Optimize Onboarding

It takes roughly 2 weeks to form a habit; it takes roughly two weeks to get comfortable in a new environment. A common mistake is to treat a new report’s first couple weeks like college orientation - social, light hearted, get-to-know-you stuff. If your report spends the first two weeks reading C# documentation and having lunch out on the town with the team, guess what, they’ve just normalized that behavior as what the role is.

The answer: start your report doing real work as soon as possible. If they’re a software engineer, they should be committing code week one (ideally day 2 or 3); If they’re a product manager, they should be attending meetings and picking up supporting activities on a similar time frame. Then the tone has been set - working here means getting things done.

This means as manager you need to give your report tractable work in the first week. Managers not being ready for a report to start is the number one reason people end up normalizing underperformance, because they had nothing meaningful to do. If a manager describes a report as not having initiative in the first couple weeks it’s a red flag - it’s the manager’s job to provide new hires with clear paths to contribute immediately.

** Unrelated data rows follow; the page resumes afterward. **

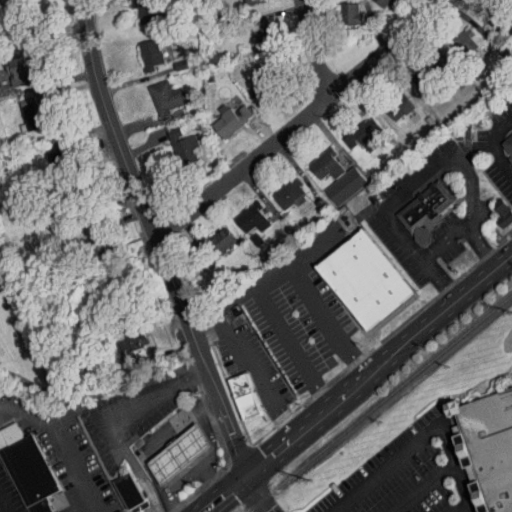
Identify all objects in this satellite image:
building: (374, 0)
building: (137, 8)
building: (341, 8)
building: (253, 27)
building: (457, 34)
road: (318, 47)
building: (140, 48)
building: (10, 64)
building: (253, 83)
building: (156, 91)
building: (24, 107)
building: (221, 113)
road: (302, 117)
building: (355, 128)
building: (173, 140)
road: (495, 143)
building: (317, 158)
building: (335, 179)
road: (471, 185)
building: (278, 187)
road: (409, 187)
building: (416, 203)
building: (493, 205)
building: (243, 212)
building: (212, 234)
road: (160, 237)
building: (95, 242)
road: (443, 242)
road: (480, 246)
road: (296, 258)
road: (119, 268)
building: (357, 272)
building: (367, 279)
road: (437, 280)
road: (234, 304)
road: (328, 320)
road: (293, 348)
road: (253, 368)
road: (357, 383)
road: (125, 385)
road: (38, 387)
building: (235, 390)
railway: (379, 403)
road: (27, 415)
road: (162, 435)
road: (210, 439)
building: (483, 444)
building: (169, 447)
building: (488, 448)
building: (21, 467)
road: (77, 470)
traffic signals: (251, 471)
road: (458, 473)
road: (188, 476)
building: (122, 485)
road: (258, 492)
road: (2, 507)
road: (463, 507)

Another main reason people fall into onboarding traps is because your organization has painfully slow onboarding. Endless HR videos, slow security processes, a mountain of fragile technology setup - these all make for a shitty and counterproductive start at a company. Optimize your onboarding to get people doing what you hired them to do. Look to formalize performance indicators of your onboarding. For example, for engineers this could be time-to-first-commit and time-to-joining-sprints.

This approach holds for managers and executives as well. In that cohort it’s also common and a common red flag for people to spend the first couple weeks putzing around under the guise of “getting to know what’s going on”. Managers and executives should be involved in the decisions of the team from day 1 and developing artifacts - plans, TODO lists, strategy documents - in the first couple weeks. With good managers and executives you see them day 1 adding perspective and insight into conversations, and everyone collectively appreciates that the right person has been hired.

Onboarding is one of the most critical periods in a person’s time at a company. It’s one of the highest ROI periods when managing someone. Take that opportunity to set expectations properly and measure success quantiatively.